***** Exercise inputs

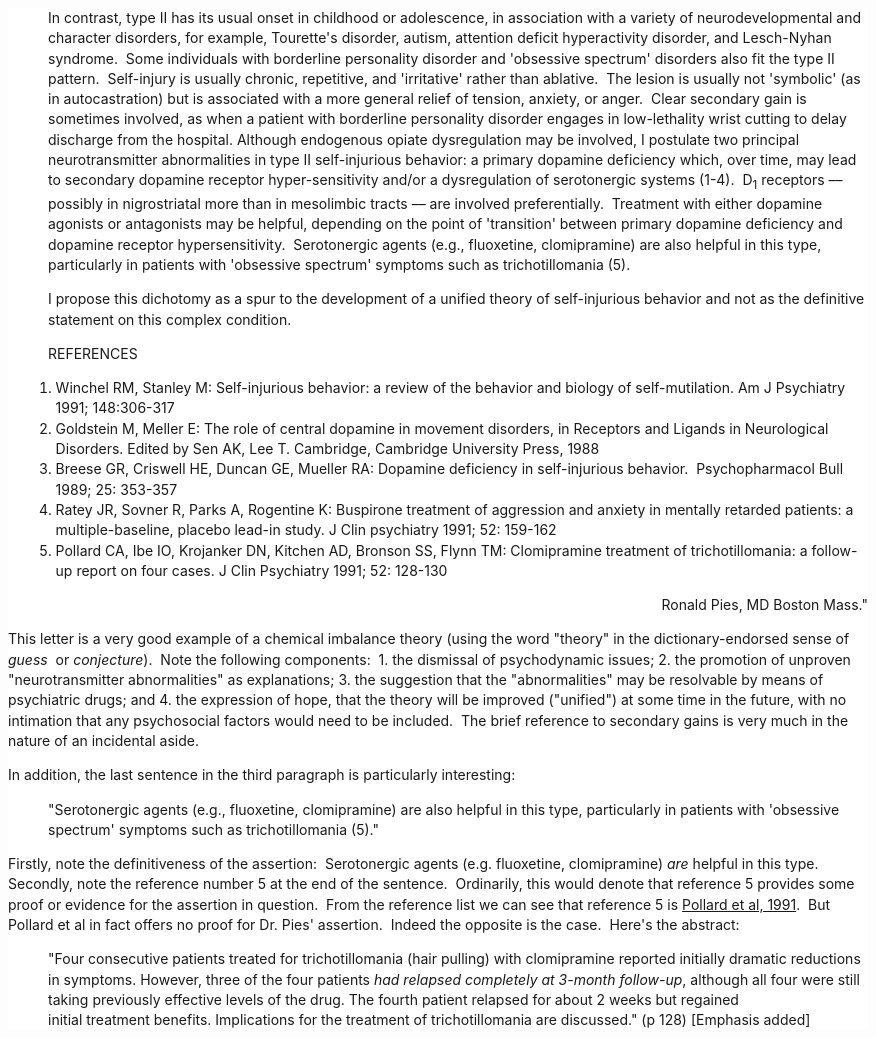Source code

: <p style="padding-left: 40px;">In contrast, type II has its usual onset in childhood or adolescence, in association with a variety of neurodevelopmental and character disorders, for example, Tourette's disorder, autism, attention deficit hyperactivity disorder, and Lesch-Nyhan syndrome.  Some individuals with borderline personality disorder and 'obsessive spectrum' disorders also fit the type II pattern.  Self-injury is usually chronic, repetitive, and 'irritative' rather than ablative.  The lesion is usually not 'symbolic' (as in autocastration) but is associated with a more general relief of tension, anxiety, or anger.  Clear secondary gain is sometimes involved, as when a patient with borderline personality disorder engages in low-lethality wrist cutting to delay discharge from the hospital. Although endogenous opiate dysregulation may be involved, I postulate two principal neurotransmitter abnormalities in type II self-injurious behavior: a primary dopamine deficiency which, over time, may lead to secondary dopamine receptor hyper-sensitivity and/or a dysregulation of serotonergic systems (1-4).  D<sub>1</sub> receptors –– possibly in nigrostriatal more than in mesolimbic tracts –– are involved preferentially.  Treatment with either dopamine agonists or antagonists may be helpful, depending on the point of 'transition' between primary dopamine deficiency and dopamine receptor hypersensitivity.  Serotonergic agents (e.g., fluoxetine, clomipramine) are also helpful in this type, particularly in patients with 'obsessive spectrum' symptoms such as trichotillomania (5).</p>
<p style="padding-left: 40px;">I propose this dichotomy as a spur to the development of a unified theory of self-injurious behavior and not as the definitive statement on this complex condition.</p>
<p style="padding-left: 40px;">REFERENCES</p>

<ol>
 	<li style="list-style-type: none;">
<ol>
 	<li>Winchel RM, Stanley M: Self-injurious behavior: a review of the behavior and biology of self-mutilation. Am J Psychiatry 1991; 148:306-317</li>
 	<li>Goldstein M, Meller E: The role of central dopamine in movement disorders, in Receptors and Ligands in Neurological Disorders. Edited by Sen AK, Lee T. Cambridge, Cambridge University Press, 1988</li>
 	<li>Breese GR, Criswell HE, Duncan GE, Mueller RA: Dopamine deficiency in self-injurious behavior.  Psychopharmacol Bull 1989; 25: 353-357</li>
 	<li>Ratey JR, Sovner R, Parks A, Rogentine K: Buspirone treatment of aggression and anxiety in mentally retarded patients: a multiple-baseline, placebo lead-in study. J Clin psychiatry 1991; 52: 159-162</li>
 	<li>Pollard CA, Ibe IO, Krojanker DN, Kitchen AD, Bronson SS, Flynn TM: Clomipramine treatment of trichotillomania: a follow-up report on four cases. J Clin Psychiatry 1991; 52: 128-130</li>
</ol>
</li>
</ol>
<p style="text-align: right;">Ronald Pies, MD
Boston Mass."</p>
This letter is a very good example of a chemical imbalance theory (using the word "theory" in the dictionary-endorsed sense of <em>guess </em> or <em>conjecture</em>).  Note the following components:  1. the dismissal of psychodynamic issues; 2. the promotion of unproven "neurotransmitter abnormalities" as explanations; 3. the suggestion that the "abnormalities" may be resolvable by means of psychiatric drugs; and 4. the expression of hope, that the theory will be improved ("unified") at some time in the future, with no intimation that any psychosocial factors would need to be included.  The brief reference to secondary gains is very much in the nature of an incidental aside.

In addition, the last sentence in the third paragraph is particularly interesting:
<p style="padding-left: 40px;">"Serotonergic agents (e.g., fluoxetine, clomipramine) are also helpful in this type, particularly in patients with 'obsessive spectrum' symptoms such as trichotillomania (5)."</p>
Firstly, note the definitiveness of the assertion:  Serotonergic agents (e.g. fluoxetine, clomipramine) <em>are</em> helpful in this type.  Secondly, note the reference number 5 at the end of the sentence.  Ordinarily, this would denote that reference 5 provides some proof or evidence for the assertion in question.  From the reference list we can see that reference 5 is <a href="https://www.ncbi.nlm.nih.gov/pubmed/2005076">Pollard et al, 1991</a>.  But Pollard et al in fact offers no proof for Dr. Pies' assertion.  Indeed the opposite is the case.  Here's the abstract:
<p style="padding-left: 40px;">"Four consecutive patients treated for trichotillomania (hair pulling) with clomipramine reported initially dramatic reductions in symptoms. However, three of the four patients <em>had relapsed completely at 3-month follow-up</em>, although all four were still taking previously effective levels of the drug. The fourth patient relapsed for about 2 weeks but regained initial treatment benefits. Implications for the treatment of trichotillomania are discussed." (p 128) [Emphasis added]</p>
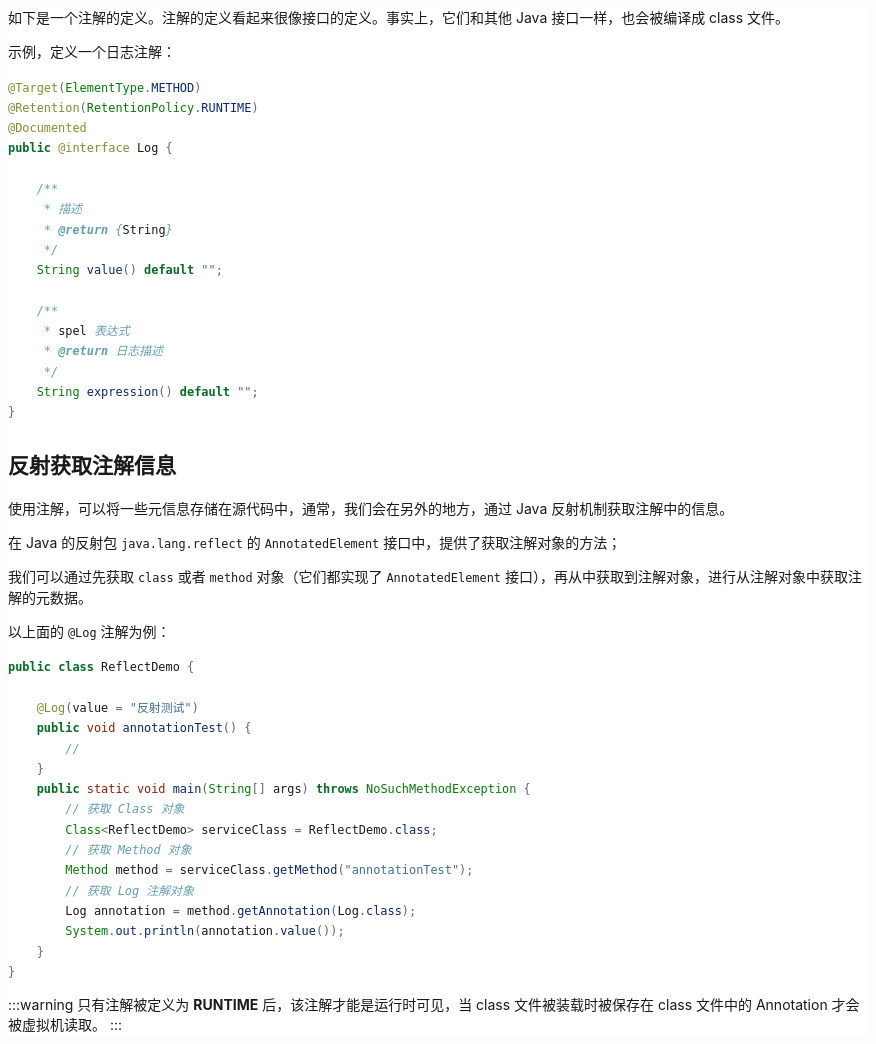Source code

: 如下是一个注解的定义。注解的定义看起来很像接口的定义。事实上，它们和其他 Java 接口一样，也会被编译成 class 文件。

示例，定义一个日志注解：

```java
@Target(ElementType.METHOD)
@Retention(RetentionPolicy.RUNTIME)
@Documented
public @interface Log {

    /**
     * 描述
     * @return {String}
     */
    String value() default "";

    /**
     * spel 表达式
     * @return 日志描述
     */
    String expression() default "";
}
```

## 反射获取注解信息

使用注解，可以将一些元信息存储在源代码中，通常，我们会在另外的地方，通过 Java 反射机制获取注解中的信息。

在 Java 的反射包 `java.lang.reflect` 的 `AnnotatedElement` 接口中，提供了获取注解对象的方法；

我们可以通过先获取 `class` 或者 `method` 对象（它们都实现了 `AnnotatedElement` 接口），再从中获取到注解对象，进行从注解对象中获取注解的元数据。

以上面的 `@Log` 注解为例：

```java
public class ReflectDemo {

    @Log(value = "反射测试")
    public void annotationTest() {
        //
    }
    public static void main(String[] args) throws NoSuchMethodException {
        // 获取 Class 对象
        Class<ReflectDemo> serviceClass = ReflectDemo.class;
        // 获取 Method 对象
        Method method = serviceClass.getMethod("annotationTest");
        // 获取 Log 注解对象
        Log annotation = method.getAnnotation(Log.class);
        System.out.println(annotation.value());
    }
}
```

:::warning
只有注解被定义为 **RUNTIME** 后，该注解才能是运行时可见，当 class 文件被装载时被保存在 class 文件中的 Annotation 才会被虚拟机读取。
:::
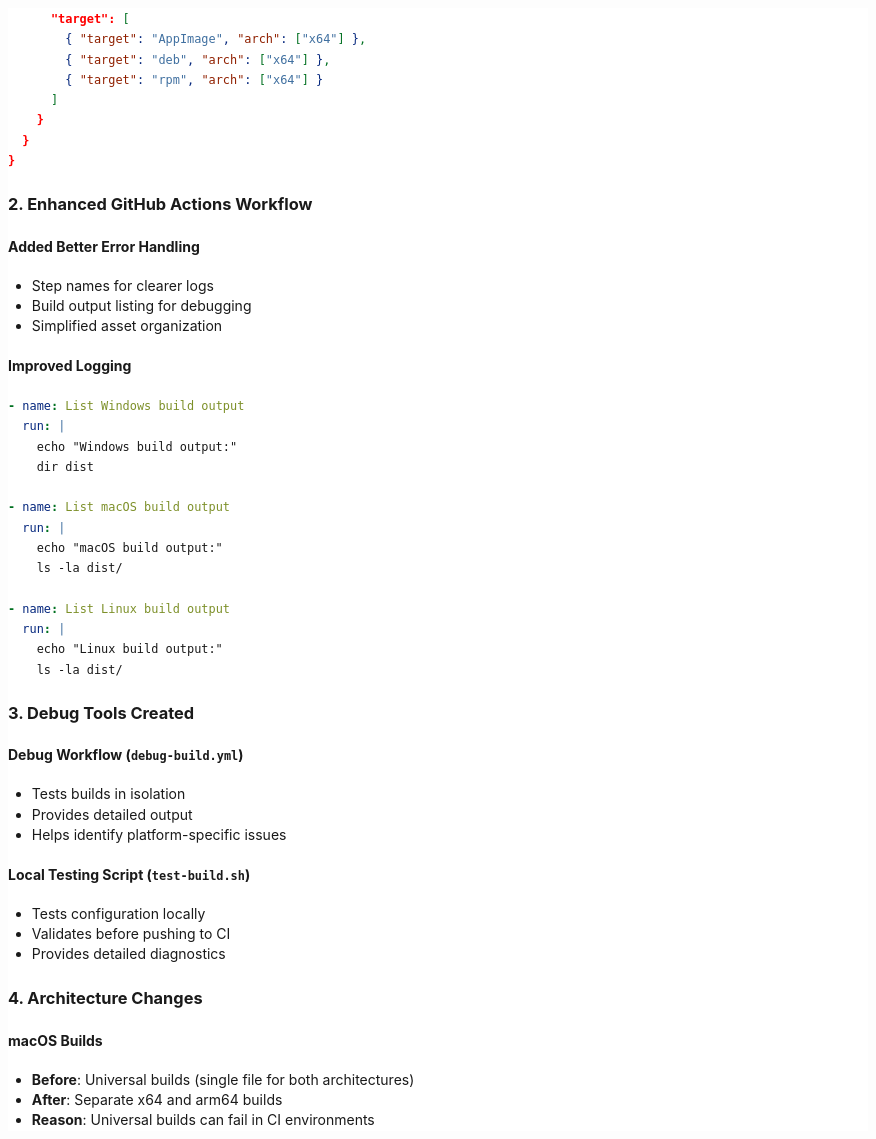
 ```json
      "target": [
        { "target": "AppImage", "arch": ["x64"] },
        { "target": "deb", "arch": ["x64"] },
        { "target": "rpm", "arch": ["x64"] }
      ]
    }
  }
}
```

### 2. Enhanced GitHub Actions Workflow

#### Added Better Error Handling
- Step names for clearer logs
- Build output listing for debugging
- Simplified asset organization

#### Improved Logging
```yaml
- name: List Windows build output
  run: |
    echo "Windows build output:"
    dir dist

- name: List macOS build output
  run: |
    echo "macOS build output:"
    ls -la dist/

- name: List Linux build output
  run: |
    echo "Linux build output:"
    ls -la dist/
```

### 3. Debug Tools Created

#### Debug Workflow (`debug-build.yml`)
- Tests builds in isolation
- Provides detailed output
- Helps identify platform-specific issues

#### Local Testing Script (`test-build.sh`)
- Tests configuration locally
- Validates before pushing to CI
- Provides detailed diagnostics

### 4. Architecture Changes

#### macOS Builds
- **Before**: Universal builds (single file for both architectures)
- **After**: Separate x64 and arm64 builds
- **Reason**: Universal builds can fail in CI environments
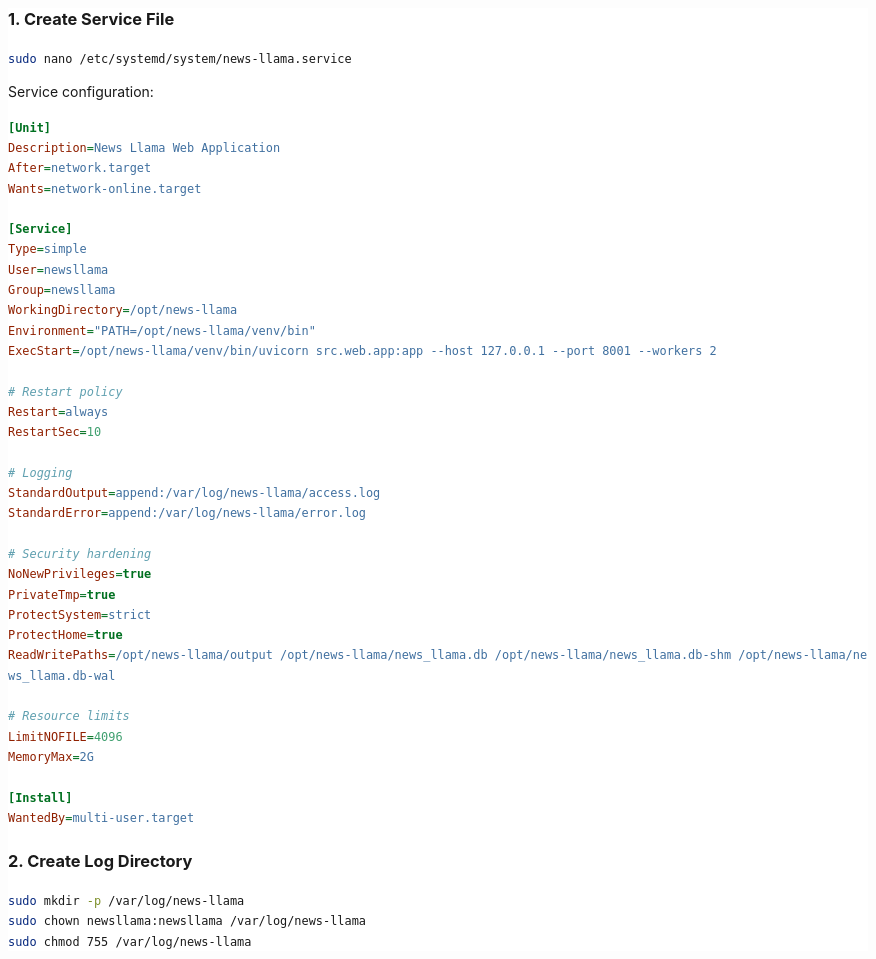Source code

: ### 1. Create Service File

```bash
sudo nano /etc/systemd/system/news-llama.service
```

Service configuration:

```ini
[Unit]
Description=News Llama Web Application
After=network.target
Wants=network-online.target

[Service]
Type=simple
User=newsllama
Group=newsllama
WorkingDirectory=/opt/news-llama
Environment="PATH=/opt/news-llama/venv/bin"
ExecStart=/opt/news-llama/venv/bin/uvicorn src.web.app:app --host 127.0.0.1 --port 8001 --workers 2

# Restart policy
Restart=always
RestartSec=10

# Logging
StandardOutput=append:/var/log/news-llama/access.log
StandardError=append:/var/log/news-llama/error.log

# Security hardening
NoNewPrivileges=true
PrivateTmp=true
ProtectSystem=strict
ProtectHome=true
ReadWritePaths=/opt/news-llama/output /opt/news-llama/news_llama.db /opt/news-llama/news_llama.db-shm /opt/news-llama/news_llama.db-wal

# Resource limits
LimitNOFILE=4096
MemoryMax=2G

[Install]
WantedBy=multi-user.target
```

### 2. Create Log Directory

```bash
sudo mkdir -p /var/log/news-llama
sudo chown newsllama:newsllama /var/log/news-llama
sudo chmod 755 /var/log/news-llama
```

**********

### What is required
The answer must consist of each line from the data that includes the string "value".

### Answer section
    String value() default "";
    @Log(value = "反射测试")
        System.out.println(annotation.value());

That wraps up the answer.